• Task inputs
↓↓↓
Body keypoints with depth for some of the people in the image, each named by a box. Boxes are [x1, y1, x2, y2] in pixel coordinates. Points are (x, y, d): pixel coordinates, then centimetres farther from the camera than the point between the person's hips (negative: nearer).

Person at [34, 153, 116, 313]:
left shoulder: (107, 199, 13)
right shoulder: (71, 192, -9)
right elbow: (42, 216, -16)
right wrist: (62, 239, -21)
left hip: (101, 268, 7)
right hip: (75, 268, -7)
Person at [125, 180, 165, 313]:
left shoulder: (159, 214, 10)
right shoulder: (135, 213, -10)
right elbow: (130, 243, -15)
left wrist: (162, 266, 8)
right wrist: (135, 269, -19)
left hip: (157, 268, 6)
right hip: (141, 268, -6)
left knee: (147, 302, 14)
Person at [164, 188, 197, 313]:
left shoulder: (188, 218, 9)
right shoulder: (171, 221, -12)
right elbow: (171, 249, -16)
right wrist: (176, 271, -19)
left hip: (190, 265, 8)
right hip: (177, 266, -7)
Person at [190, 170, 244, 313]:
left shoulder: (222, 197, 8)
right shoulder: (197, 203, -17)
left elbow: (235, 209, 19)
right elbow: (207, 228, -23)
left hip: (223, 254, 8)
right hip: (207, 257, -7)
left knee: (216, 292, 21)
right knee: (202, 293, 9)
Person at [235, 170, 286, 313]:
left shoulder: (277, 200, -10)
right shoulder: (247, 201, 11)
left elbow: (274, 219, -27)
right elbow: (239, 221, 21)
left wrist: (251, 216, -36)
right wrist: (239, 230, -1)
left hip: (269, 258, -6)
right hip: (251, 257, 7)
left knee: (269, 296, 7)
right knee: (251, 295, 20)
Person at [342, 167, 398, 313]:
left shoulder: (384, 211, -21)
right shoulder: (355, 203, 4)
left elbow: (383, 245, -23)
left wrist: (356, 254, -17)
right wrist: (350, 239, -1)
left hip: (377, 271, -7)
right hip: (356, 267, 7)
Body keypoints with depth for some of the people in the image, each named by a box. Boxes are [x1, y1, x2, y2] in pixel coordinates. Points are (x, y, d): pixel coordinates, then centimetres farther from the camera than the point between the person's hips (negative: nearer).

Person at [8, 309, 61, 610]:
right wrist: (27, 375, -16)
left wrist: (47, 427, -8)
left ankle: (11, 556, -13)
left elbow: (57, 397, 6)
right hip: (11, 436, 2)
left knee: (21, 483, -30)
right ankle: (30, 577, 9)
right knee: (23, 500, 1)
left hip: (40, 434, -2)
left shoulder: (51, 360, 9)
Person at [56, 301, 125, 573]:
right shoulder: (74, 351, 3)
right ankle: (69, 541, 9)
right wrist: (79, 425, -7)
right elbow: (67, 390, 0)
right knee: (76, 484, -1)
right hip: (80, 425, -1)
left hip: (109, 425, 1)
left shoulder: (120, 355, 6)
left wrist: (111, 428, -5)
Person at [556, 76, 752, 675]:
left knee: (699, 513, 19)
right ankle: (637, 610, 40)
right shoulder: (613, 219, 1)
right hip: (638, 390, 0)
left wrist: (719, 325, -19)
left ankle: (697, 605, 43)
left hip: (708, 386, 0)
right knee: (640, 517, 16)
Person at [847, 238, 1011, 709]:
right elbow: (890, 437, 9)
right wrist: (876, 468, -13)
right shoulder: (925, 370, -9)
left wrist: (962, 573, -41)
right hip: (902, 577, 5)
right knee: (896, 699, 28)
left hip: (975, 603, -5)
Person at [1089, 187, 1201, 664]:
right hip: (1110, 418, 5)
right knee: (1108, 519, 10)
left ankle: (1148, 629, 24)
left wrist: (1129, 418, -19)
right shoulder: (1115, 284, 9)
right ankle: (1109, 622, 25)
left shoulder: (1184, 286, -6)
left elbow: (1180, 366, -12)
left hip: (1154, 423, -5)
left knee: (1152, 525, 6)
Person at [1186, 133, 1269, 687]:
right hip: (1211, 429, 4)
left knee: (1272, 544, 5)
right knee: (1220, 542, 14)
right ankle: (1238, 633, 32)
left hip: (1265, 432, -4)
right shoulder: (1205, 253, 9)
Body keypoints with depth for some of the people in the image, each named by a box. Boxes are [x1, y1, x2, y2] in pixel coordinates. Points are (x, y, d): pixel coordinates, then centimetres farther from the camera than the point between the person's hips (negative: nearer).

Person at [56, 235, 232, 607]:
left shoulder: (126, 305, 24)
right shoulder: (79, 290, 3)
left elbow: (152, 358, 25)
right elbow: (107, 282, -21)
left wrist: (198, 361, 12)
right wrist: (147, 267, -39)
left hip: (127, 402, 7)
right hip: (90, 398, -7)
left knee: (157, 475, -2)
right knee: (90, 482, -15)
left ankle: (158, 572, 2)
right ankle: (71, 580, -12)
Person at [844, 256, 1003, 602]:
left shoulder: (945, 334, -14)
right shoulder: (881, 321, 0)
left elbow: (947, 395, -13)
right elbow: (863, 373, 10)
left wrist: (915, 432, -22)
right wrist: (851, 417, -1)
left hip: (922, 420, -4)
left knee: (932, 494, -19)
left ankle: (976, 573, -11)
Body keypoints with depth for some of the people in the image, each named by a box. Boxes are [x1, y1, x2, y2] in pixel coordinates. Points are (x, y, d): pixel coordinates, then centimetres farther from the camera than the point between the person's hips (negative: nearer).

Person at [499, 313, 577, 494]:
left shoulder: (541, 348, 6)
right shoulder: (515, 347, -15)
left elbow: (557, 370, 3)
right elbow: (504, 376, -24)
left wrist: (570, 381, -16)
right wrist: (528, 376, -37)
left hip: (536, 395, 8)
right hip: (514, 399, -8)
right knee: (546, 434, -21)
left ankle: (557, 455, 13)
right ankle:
↑↑↑
• Work task
From the first line of the data above to the line holding "left hip: (40, 434, -2)", reproduce each line exactly; emit no other lines.

• Exercise output
Body keypoints with depth for some of the people in the image, each named by a box. Boxes are [x1, y1, x2, y2] in pixel coordinates. Points are (x, y, d): pixel coordinates, then centimetres farther from the camera than the point between the person's hips (negative: nearer).

Person at [34, 153, 116, 313]:
left shoulder: (107, 199, 13)
right shoulder: (71, 192, -9)
right elbow: (42, 216, -16)
right wrist: (62, 239, -21)
left hip: (101, 268, 7)
right hip: (75, 268, -7)
Person at [125, 180, 165, 313]:
left shoulder: (159, 214, 10)
right shoulder: (135, 213, -10)
right elbow: (130, 243, -15)
left wrist: (162, 266, 8)
right wrist: (135, 269, -19)
left hip: (157, 268, 6)
right hip: (141, 268, -6)
left knee: (147, 302, 14)
Person at [164, 188, 197, 313]:
left shoulder: (188, 218, 9)
right shoulder: (171, 221, -12)
right elbow: (171, 249, -16)
right wrist: (176, 271, -19)
left hip: (190, 265, 8)
right hip: (177, 266, -7)
Person at [190, 170, 244, 313]:
left shoulder: (222, 197, 8)
right shoulder: (197, 203, -17)
left elbow: (235, 209, 19)
right elbow: (207, 228, -23)
left hip: (223, 254, 8)
right hip: (207, 257, -7)
left knee: (216, 292, 21)
right knee: (202, 293, 9)
Person at [235, 170, 286, 313]:
left shoulder: (277, 200, -10)
right shoulder: (247, 201, 11)
left elbow: (274, 219, -27)
right elbow: (239, 221, 21)
left wrist: (251, 216, -36)
right wrist: (239, 230, -1)
left hip: (269, 258, -6)
right hip: (251, 257, 7)
left knee: (269, 296, 7)
right knee: (251, 295, 20)
Person at [342, 167, 398, 313]:
left shoulder: (384, 211, -21)
right shoulder: (355, 203, 4)
left elbow: (383, 245, -23)
left wrist: (356, 254, -17)
right wrist: (350, 239, -1)
left hip: (377, 271, -7)
right hip: (356, 267, 7)
Body keypoints with depth for some of the people in the image, each named by a box. Boxes are [x1, y1, x2, y2] in pixel coordinates. Points are (x, y, d): pixel coordinates, then centimetres farther from the camera than the point between the person's hips (negative: nearer).

Person at [8, 309, 61, 610]:
right wrist: (27, 375, -16)
left wrist: (47, 427, -8)
left ankle: (11, 556, -13)
left elbow: (57, 397, 6)
right hip: (11, 436, 2)
left knee: (21, 483, -30)
right ankle: (30, 577, 9)
right knee: (23, 500, 1)
left hip: (40, 434, -2)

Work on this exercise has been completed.